Open mitchelloharawild opened 4 years ago

mitchelloharawild commented 4 years ago

Currently each model created in estimate() contains no key variables, which limits the ability to use global models.

Adding the key dimension to modelling requires substantial work in generalising methods to support this new dimension.

mitchelloharawild commented 4 years ago

cc @anastasiospanagiotelis @Sayani07

hongooi73 commented 4 years ago

At a minimum, I suspect this will mean giving up the concept of a mable as a rectangular data structure.

CorentinLemaitre commented 4 years ago

Hello, I don't understand exactly how this solves the issue I have described in #175. I am french so sorry if i have badly understood, and badly explained.

My goal is not to make multiple model and aggregate them. My goal is to use different time series of the same dimension as regressor. One simple example is : modeling the population of country A depending on the population of the other countries in the world. It is not really a forecast but a nowcast or a validation of data.

mitchelloharawild commented 4 years ago

Hi.

The problem you described in https://github.com/tidyverts/fable/issues/175 is currently not possible with the interface design of fable. You can see this in your attempt to construct this model: TSLM(Population ~ Population) (where the regressor population refers to the population of other countries). The Population regressors are stored in series with different keys (different Countries), and currently fable models only consider one series/key at a time.

To fix this issue (and allow for a model specified like you desire), the interface needs to be extended to allow models to use data across multiple keys/series. This would allow you to model Population from one series, using the Population of the other series. This interface extension won't directly implement the model you want, but it allows for a model of that style to be created in the first place.


The current approach to this problem is to use your data in a wide format with pivot_wider(), and then write separate models for each country of interest. Resolving this issue allows an alternate interface to multivariate modelling which is better suited for your problem.

_ _ _ _

→ **Written problem 1**: In the fable issue thread, which function is recommended for reshaping the data into a wide format?
→ **Written problem 2**: Pick up the fable issue thread after its final comment and continue the discussion from there.

→ **Given information**:
_ _ _ _

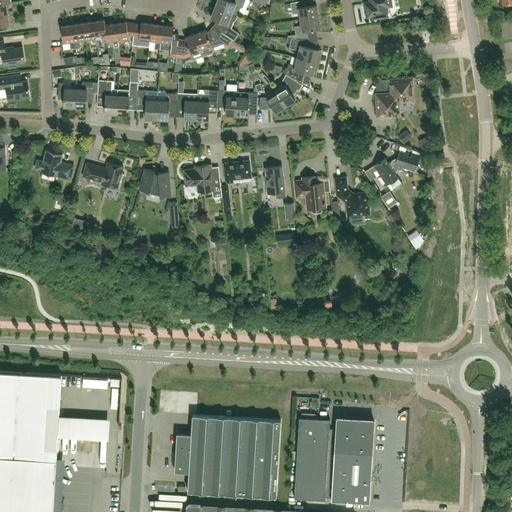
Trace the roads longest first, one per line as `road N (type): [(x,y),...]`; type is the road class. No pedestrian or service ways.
road 1 (residential): [(327,124),(180,142),(52,123),(45,19),(51,8),(80,0)]
road 2 (residential): [(480,350),(481,86)]
road 3 (primary): [(389,369),(142,352)]
road 4 (unclassified): [(133,511),(142,352)]
road 5 (residential): [(353,50),(474,44)]
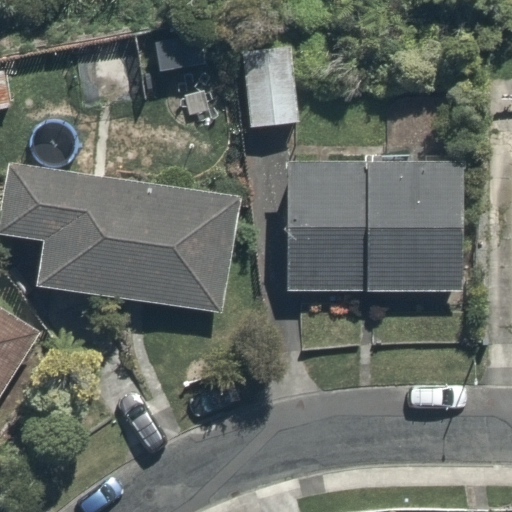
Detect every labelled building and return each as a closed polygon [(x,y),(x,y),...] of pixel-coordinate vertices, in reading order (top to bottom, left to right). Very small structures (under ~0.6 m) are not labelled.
[(294,34),(241,43),(256,129),(309,119),(294,34)] [(8,57),(0,58),(0,108),(15,107),(8,57)] [(479,150),(291,146),(288,277),(476,281),(479,150)] [(249,188),(18,148),(6,221),(53,229),(44,277),(228,309),(249,188)] [(0,398),(49,317),(0,287),(0,398)]
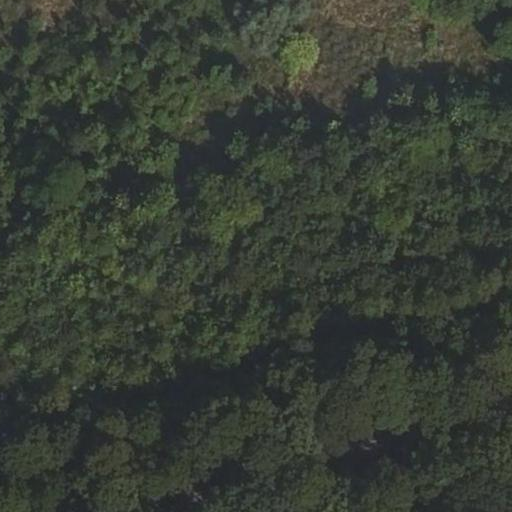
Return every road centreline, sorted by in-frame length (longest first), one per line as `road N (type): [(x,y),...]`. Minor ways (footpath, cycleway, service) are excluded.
road 1 (track): [(0,445),(511,299)]
road 2 (tertiary): [(112,511),(511,388)]
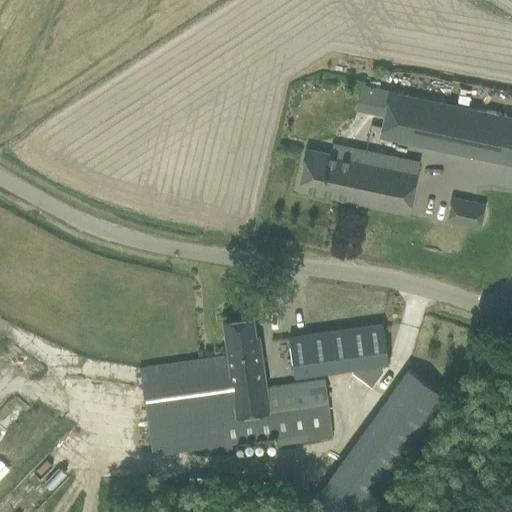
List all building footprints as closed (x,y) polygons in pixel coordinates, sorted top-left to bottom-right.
[(383,117),(378,137),(511,165),(511,116),(388,90),(383,117)] [(303,169),(299,189),(408,212),(412,192),(418,162),(356,149),(354,157),(330,153),(307,148),(303,169)] [(452,199),(448,220),(478,227),(482,205),(452,199)] [(142,388),(150,455),(206,448),(207,455),(234,451),(233,444),(316,433),(316,438),(332,436),(325,381),(265,388),(261,356),(259,336),(255,337),(252,316),(222,320),(227,355),(139,368),(142,388)] [(382,324),(288,337),(291,357),(293,367),(294,376),(353,368),(354,373),(373,388),(386,368),(385,363),(388,363),(387,354),(385,344),(382,324)] [(313,497),(333,511),(374,511),(455,401),(408,367),(313,497)]
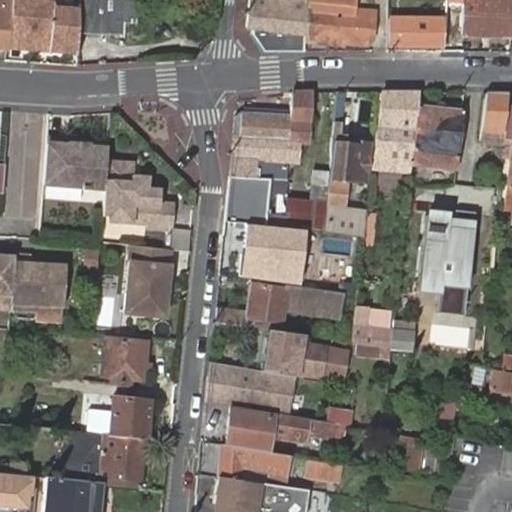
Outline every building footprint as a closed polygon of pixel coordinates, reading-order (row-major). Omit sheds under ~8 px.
[(0,0),(0,50),(6,51),(9,4),(9,0),(0,0)] [(75,0),(76,7),(74,46),(116,48),(115,0),(75,0)] [(248,0),(246,28),(251,29),(302,34),(306,1),(298,0),(248,0)] [(306,1),(302,34),(302,43),(370,47),(370,39),(374,39),(375,10),(355,8),(356,0),(308,0),(308,1),(306,1)] [(511,39),(511,28),(511,0),(461,0),(460,37),(511,39)] [(6,51),(74,56),(74,46),(76,7),(9,4),(6,51)] [(302,34),(251,29),(251,36),(261,53),(301,53),(302,43),(302,34)] [(438,50),(439,36),(414,36),(414,50),(438,50)] [(410,160),(411,158),(417,106),(418,91),(380,90),(370,169),(408,174),(410,160)] [(234,115),(224,221),(257,224),(285,227),(286,216),(265,214),(268,180),(263,179),(265,159),(293,162),(295,143),(307,144),(312,93),(290,93),(290,96),(288,121),(234,115)] [(480,143),(503,145),(509,93),(485,93),(480,143)] [(411,158),(410,160),(423,162),(422,165),(444,168),(444,164),(455,166),(462,111),(417,106),(411,158)] [(343,124),(333,122),(327,180),(326,194),(322,232),(363,236),(366,210),(345,208),(348,182),(364,183),(368,148),(360,147),(361,140),(349,138),(341,137),(343,124)] [(45,137),(41,183),(104,187),(107,160),(108,147),(88,146),(86,148),(75,149),(67,138),(45,137)] [(108,147),(109,141),(67,138),(75,149),(86,148),(88,146),(108,147)] [(104,187),(101,214),(109,214),(109,219),(137,221),(162,201),(158,200),(158,187),(146,187),(146,175),(133,175),(133,161),(107,160),(104,187)] [(162,201),(137,221),(148,222),(148,223),(170,224),(171,202),(162,201)] [(448,212),(427,210),(419,291),(440,294),(438,311),(464,314),(475,221),(448,218),(448,212)] [(285,227),(257,224),(253,258),(255,258),(253,273),(298,279),(305,230),(285,227)] [(169,247),(128,244),(124,312),(165,314),(169,247)] [(12,256),(7,309),(34,311),(34,305),(34,304),(63,305),(63,295),(65,294),(66,267),(42,266),(41,268),(33,267),(33,265),(30,264),(31,254),(12,253),(12,256)] [(0,308),(7,309),(12,256),(0,255),(0,308)] [(215,307),(213,322),(278,331),(281,308),(339,315),(342,291),(284,283),(283,287),(251,282),(249,298),(245,298),(244,312),(215,307)] [(412,352),(415,329),(392,327),(393,310),(369,308),(370,306),(355,305),(352,343),(357,343),(356,357),(380,359),(381,346),(391,347),(390,350),(412,352)] [(113,362),(111,378),(110,384),(129,386),(129,380),(141,380),(145,343),(104,338),(102,361),(113,362)] [(179,340),(164,338),(161,354),(177,356),(179,340)] [(265,339),(261,367),(319,377),(323,349),(265,339)] [(101,377),(111,378),(113,362),(102,361),(101,377)] [(209,365),(206,387),(296,401),(300,379),(209,365)] [(148,402),(112,398),(109,433),(143,437),(148,402)] [(426,414),(449,420),(453,404),(430,398),(426,414)] [(326,423),(236,408),(232,428),(251,432),(266,434),(306,441),(308,435),(323,437),(326,423)] [(61,429),(0,422),(0,474),(33,477),(40,477),(50,478),(54,436),(60,436),(61,429)] [(138,487),(143,437),(109,433),(85,431),(83,440),(88,441),(86,455),(100,457),(98,483),(138,487)] [(266,434),(251,432),(250,439),(265,441),(266,434)] [(220,445),(216,478),(238,481),(239,469),(284,477),(288,456),(220,445)] [(310,462),(306,477),(337,483),(339,467),(310,462)] [(29,511),(33,477),(0,474),(0,506),(22,508),(21,511),(29,511)] [(95,483),(50,478),(40,477),(36,511),(96,511),(99,494),(94,494),(95,483)] [(238,481),(216,478),(212,505),(215,505),(258,511),(302,511),(306,492),(238,481)]
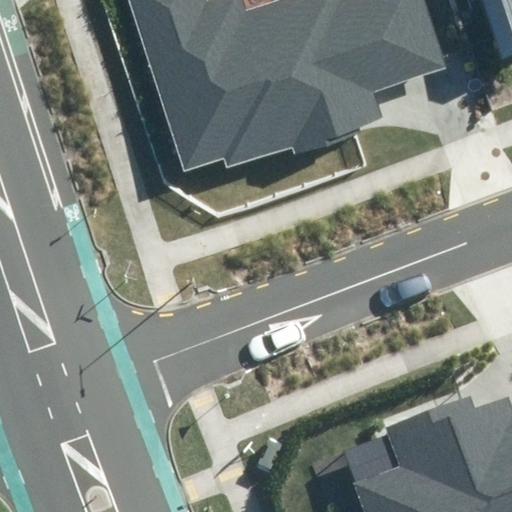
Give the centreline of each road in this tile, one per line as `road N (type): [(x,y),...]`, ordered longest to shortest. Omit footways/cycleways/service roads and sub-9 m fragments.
road 1 (residential): [(511,208),(188,327),(61,386)]
road 2 (tertiary): [(61,386),(0,195)]
road 3 (tertiary): [(108,511),(61,386)]
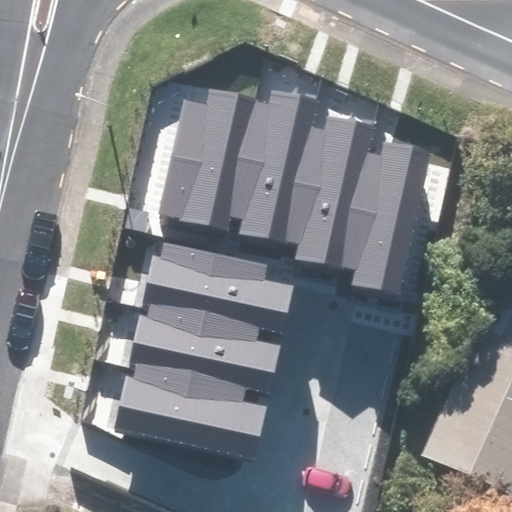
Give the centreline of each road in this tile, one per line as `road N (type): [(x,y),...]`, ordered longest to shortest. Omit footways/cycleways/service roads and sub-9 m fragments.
road 1 (residential): [(86,0),(0,217)]
road 2 (secondary): [(511,61),(364,0)]
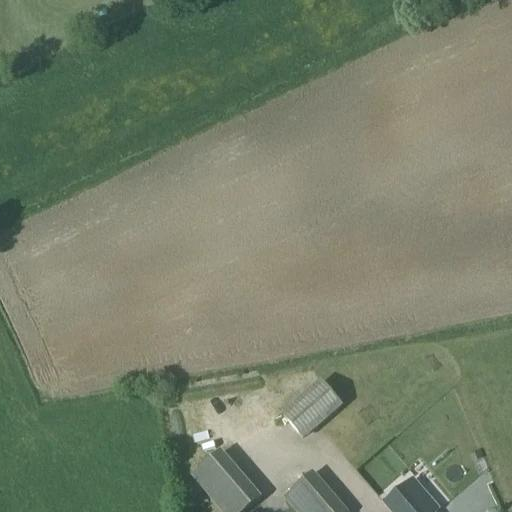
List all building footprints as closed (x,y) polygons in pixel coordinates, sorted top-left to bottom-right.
[(283,418),(302,440),(341,407),(322,385),(283,418)] [(318,443),(324,455),(338,447),(332,435),(318,443)] [(220,456),(192,479),(220,511),(246,511),(259,502),(220,456)] [(342,511),(312,476),(284,500),(294,511),(342,511)] [(412,480),(383,505),(389,511),(434,511),(437,510),(412,480)]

_ _ _ _

→ **Written response 1**: pivot_wider()

→ **Written response 2**:
mitchelloharawild commented 4 years ago

Update on this: To maintain a consistent structure in the mable, each model in a mable must contain the same number of series. A pre-model function is used to specify which keys are passed into each model.

If a univariate model is specified, each series will be estimated separately. However the return object will nest these models, and allow for additional behaviour such as handling covariances between the nested model's residuals. If a multivariate model is specified, all series are passed into the estimation function.

This will require some restructuring, as fabletools assumes uni-keyed modelling in many places.

hongooi73 commented 3 years ago

Hi @mitchelloharawild, has there been any progress lately on this?

mitchelloharawild commented 3 years ago

@njtierney is interested in this functionality for some INLA type modelling. It is also more important to have this functionality now for global models such as a global AR.

mitchelloharawild commented 3 weeks ago

Design idea: this could be added to the lhs of the model formula with some infix operator at the top level of the AST.

For example with @ as the separator:

<model>(<response(s)> @ <tidyselect keys> ~ <specials>)

It isn't immediately obvious to me if specifying keys like this should include or exclude them. The default must be the same as current behaviour, which is including all keys. So perhaps selected key columns should persist into the model object (in a sense @ becomes a selector of the keys kept within the model).